R. Penola | NYC, NY United States | 10/30/2000
(5 out of 5 stars)
"If you love intimate, moving character films like Cinema Paradiso, you will love love love Billy Elliot. A small, rousing British film with cleverly written characters, this movie is both sentimental and expertly crafted. The performances, particularly from Julie Walters as the dance instructor, and that winsome, melancholy but excpetionally gifted boy as Billy, will truly steal your heart. The simple premise is instantly grabbing -- an artistic boy, only 11, is unfortunately the most forgotten element in a fractured, sad little family, which includes a pre-Alzheimer's grandmother, an angry older brother and a defeated, sad and tense father. While Dad and bro are on strike, money is tight - the year is 1984 at the height of British strike/tensions. Billy is sent to boxing lessons, where, by happenstance, he discovers a true vent for his budding creativity -- and especially his joy in dancing. Filled with infectiously appealing pop and light-classical music, this film is part Rocky, part Hollywood musical, part Flashdance and part Cinema Paradiso. The chance that these disparate, unlikely approaches might actually add up to something compelling are unlikely, but you must experience this movie to understand how exciting, moving and intensely gratifying it can be. Painted in bold, creative colors and shot with a springy exuberance, Billy Elliot is terrific."
A Terrific Tale of Redemption and the Father-Son Dynamic
Jose R. Perez | Yonkers, NY USA | 04/27/2002
(5 out of 5 stars)
"Jamie Bell is pure magic in this wonderful coming-0f-age film that tells the story of a working class English lad who takes up ballet as a way to hone his boxing skills. In the process, he discovers himself, learnes some valuable life lessons, and fills a deep void left by the death of his beloved mum. Despite his family's strong objections (and financial straits) Billy ends up studying dance from a local teacher (the effervescent Julie Walters, who won an Oscar nomination for her work here). Her lessons - both technical and moral - serve as the basis for a devastatingly real connection between Billy and his disgusted macho father. What ensues is a dramatic comedy that inspires us at every turn without condescension or pity. The heartening interaction that develops between father and son is truly evocative, especially so for anyone who ever followed (or didn't) their dreams despite their family's objections.

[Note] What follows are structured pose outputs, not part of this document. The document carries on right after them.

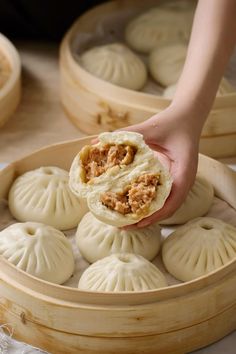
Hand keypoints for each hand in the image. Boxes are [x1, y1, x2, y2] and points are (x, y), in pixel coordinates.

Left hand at [122, 104, 201, 228]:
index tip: (137, 221)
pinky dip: (151, 206)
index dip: (156, 214)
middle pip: (168, 209)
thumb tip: (96, 142)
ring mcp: (180, 182)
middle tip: (124, 227)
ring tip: (126, 223)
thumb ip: (125, 134)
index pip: (173, 200)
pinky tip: (134, 208)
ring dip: (148, 216)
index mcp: (184, 171)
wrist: (187, 118)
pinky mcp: (174, 180)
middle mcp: (184, 180)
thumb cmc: (171, 123)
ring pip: (166, 207)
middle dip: (148, 220)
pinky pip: (164, 198)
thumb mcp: (149, 128)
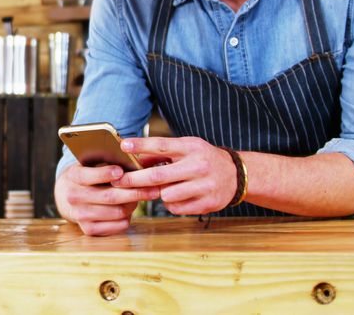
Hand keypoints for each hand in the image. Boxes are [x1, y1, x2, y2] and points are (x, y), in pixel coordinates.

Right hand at [55, 162, 160, 235]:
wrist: (67, 195)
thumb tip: (132, 164)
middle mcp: (73, 197)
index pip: (87, 176)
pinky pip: (118, 225)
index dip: (104, 174)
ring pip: (117, 212)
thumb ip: (106, 162)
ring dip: (134, 204)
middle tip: (153, 187)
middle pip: (109, 196)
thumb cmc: (88, 176)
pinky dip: (129, 217)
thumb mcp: (90, 164)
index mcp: (73, 177)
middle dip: (134, 192)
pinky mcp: (89, 229)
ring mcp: (80, 215)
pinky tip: (131, 208)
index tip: (121, 171)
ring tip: (144, 196)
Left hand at [112, 137, 237, 215]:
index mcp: (191, 148)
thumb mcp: (186, 148)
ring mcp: (204, 185)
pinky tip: (177, 197)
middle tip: (118, 181)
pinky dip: (171, 204)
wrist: (236, 174)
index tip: (124, 145)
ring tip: (163, 188)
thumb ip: (162, 152)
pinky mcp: (208, 203)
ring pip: (166, 195)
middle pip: (159, 175)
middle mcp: (198, 165)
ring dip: (158, 194)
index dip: (141, 145)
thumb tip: (134, 157)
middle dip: (134, 179)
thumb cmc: (203, 159)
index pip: (162, 145)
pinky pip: (177, 208)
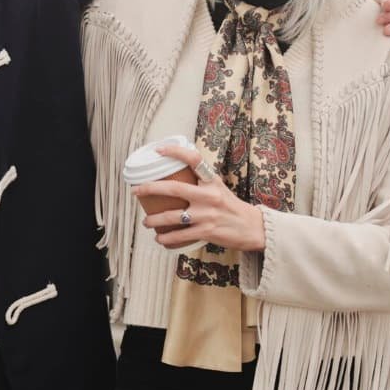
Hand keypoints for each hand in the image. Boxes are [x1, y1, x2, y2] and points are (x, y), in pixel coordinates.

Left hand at [134, 144, 265, 252]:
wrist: (252, 228)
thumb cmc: (232, 207)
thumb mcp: (219, 188)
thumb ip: (201, 182)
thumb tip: (176, 176)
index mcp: (212, 181)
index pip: (193, 159)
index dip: (175, 152)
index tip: (159, 150)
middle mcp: (209, 196)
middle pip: (173, 189)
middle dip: (150, 189)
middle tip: (136, 191)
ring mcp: (207, 214)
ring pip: (172, 216)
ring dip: (154, 220)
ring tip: (146, 221)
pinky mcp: (207, 231)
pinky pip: (181, 236)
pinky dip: (167, 239)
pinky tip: (160, 239)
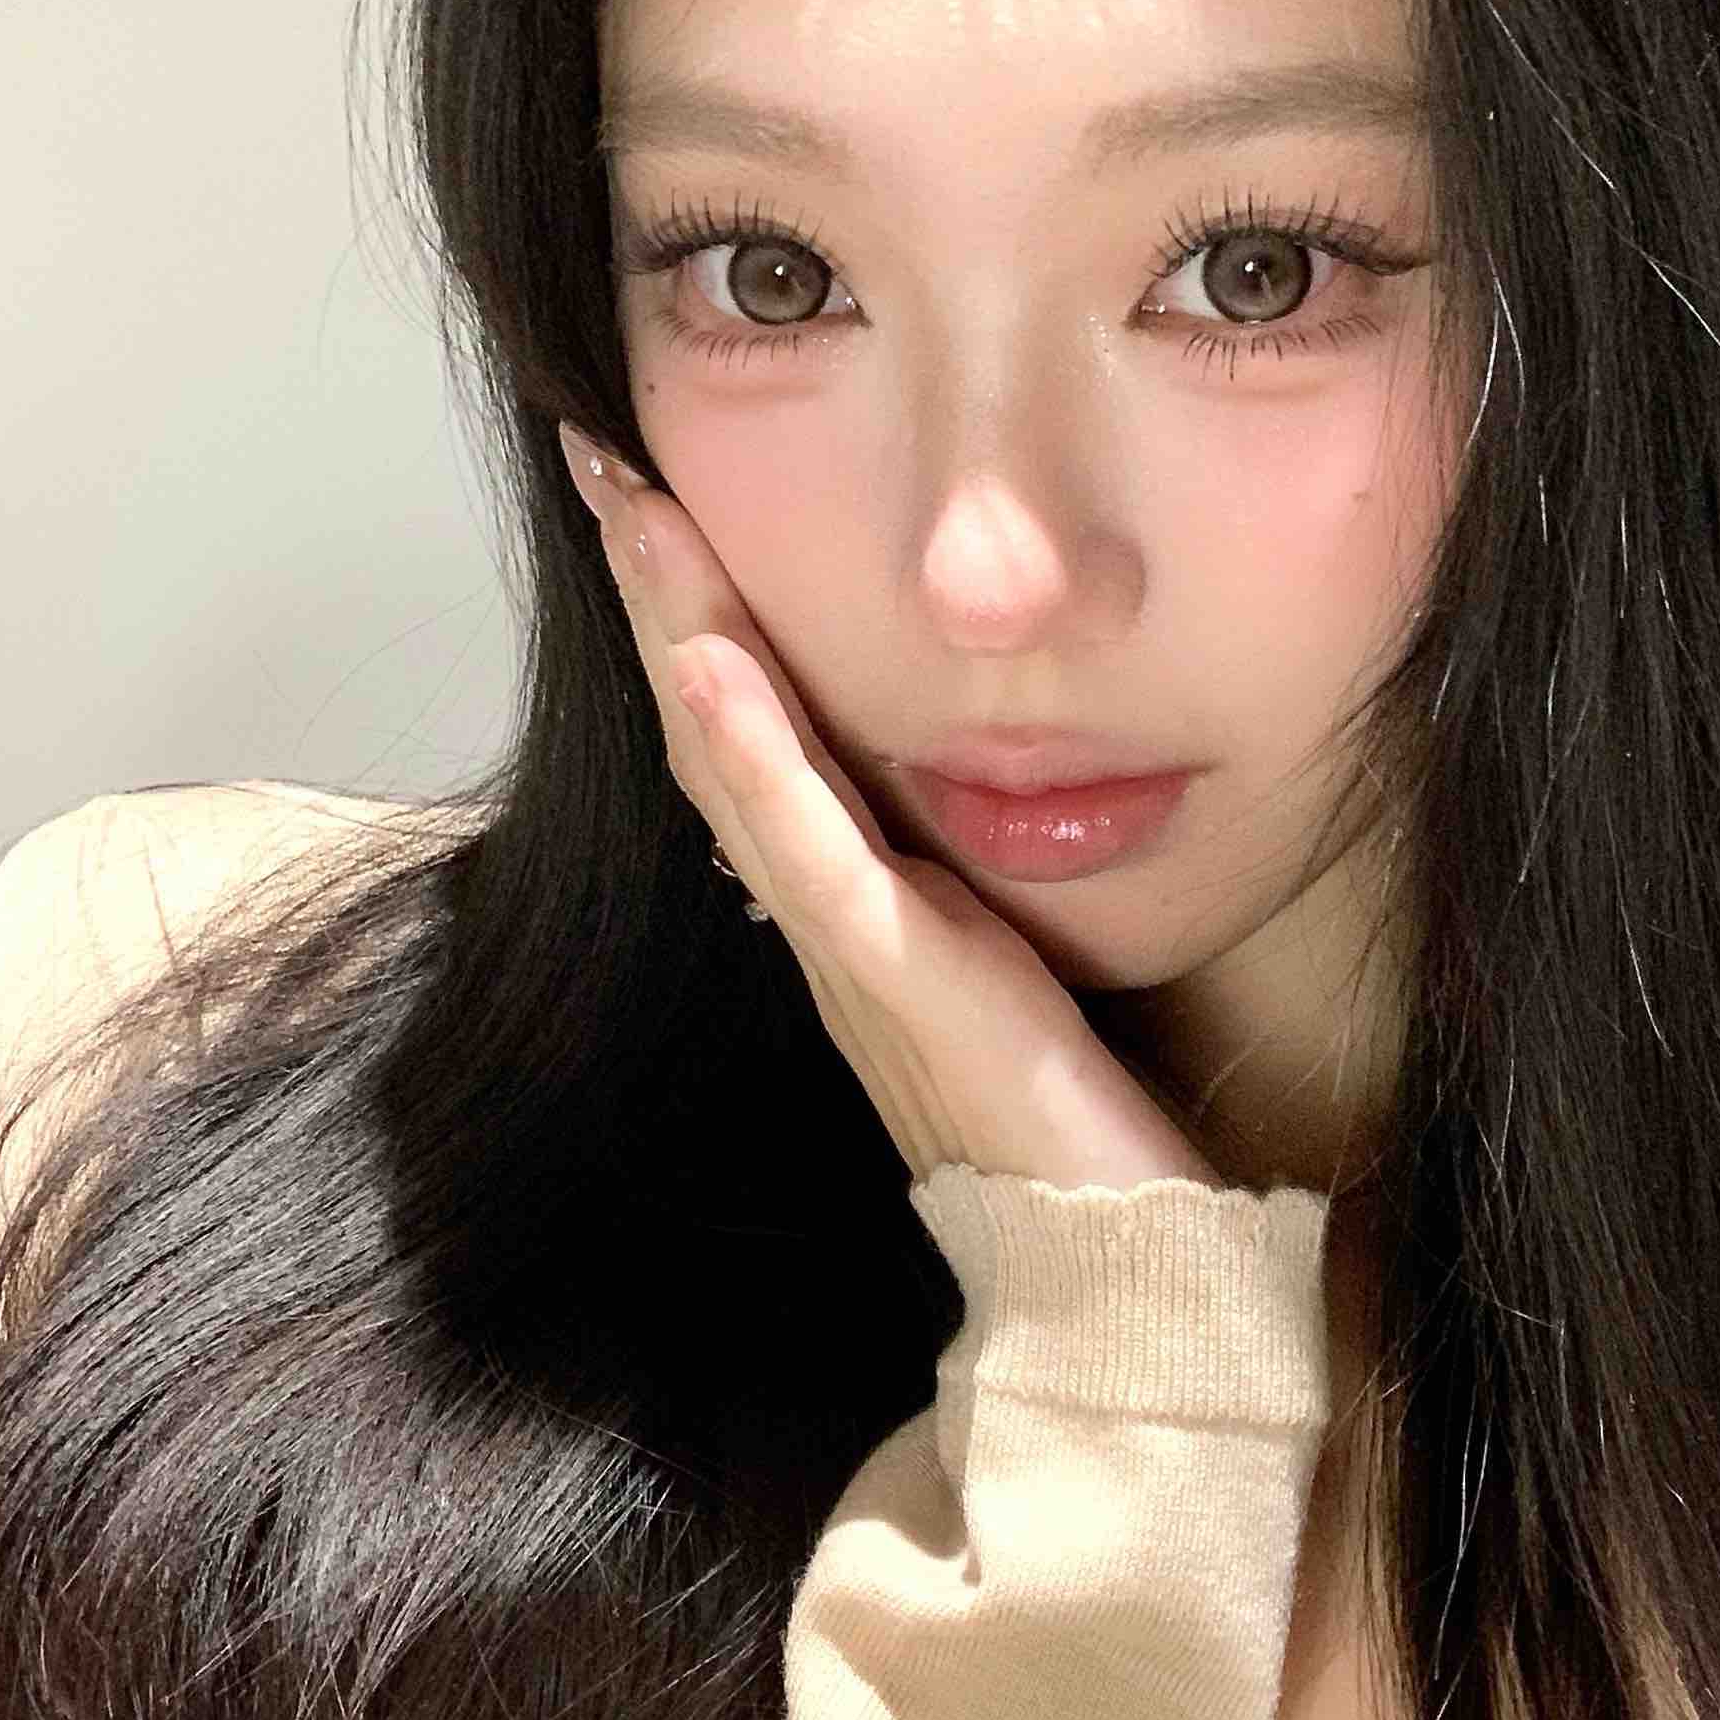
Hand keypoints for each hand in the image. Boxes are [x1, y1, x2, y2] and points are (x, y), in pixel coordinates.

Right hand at [557, 424, 1225, 1193]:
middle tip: (602, 457)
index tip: (652, 488)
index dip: (694, 607)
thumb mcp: (998, 968)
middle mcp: (824, 919)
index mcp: (852, 904)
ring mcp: (849, 949)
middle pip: (713, 723)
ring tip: (635, 510)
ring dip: (680, 629)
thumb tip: (899, 800)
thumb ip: (940, 893)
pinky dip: (751, 754)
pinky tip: (712, 663)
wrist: (1117, 1263)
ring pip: (736, 765)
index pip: (748, 729)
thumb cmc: (1070, 1123)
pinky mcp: (899, 981)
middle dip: (660, 585)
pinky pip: (807, 851)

Not only does Billy "Dance!!" for his supper...he befriends the local outcast gay teenager and copes with questions about his own sexual orientation - heady topics for a movie about a dancing teen. All of this is handled in a mature, thoughtful manner, which makes the film a visceral, haunting experience. You can take or leave it's many messages, but theere is no denying its emotional core.It's rare for a movie to challenge social mores and values by focusing on the dominant male principals. But "Billy Elliot" succeeds on more levels than other underdog-come-from-behind flicks. First, its based on a true story and resonates with truth, integrity and spirit. And, Bell's brash, authentic portrayal is pure magic. His feet literally take over his soul...he dances in the street, mimmicking Gene Kelly, and in the process taps his way into your heart. The performance is so accomplished it's a wonder Bell didn't receive an Oscar nomination. Even Russell Crowe - who won the 2000 BAFTA and Oscar for "Gladiator" - admitted Bell deserved the BAFTA Prize instead. Having resisted "Billy Elliot" at the movies, I finally caught it recently on HBO and was taken in immediately. This is a film your entire family can and should enjoy...if they don't, perhaps a little side trip to an English coal-mining town will help them appreciate this wonderful heartwarming film. Seriously, in this day and age, every one of us could use more Billy Elliots and fewer Scorpion Kings. A keeper!"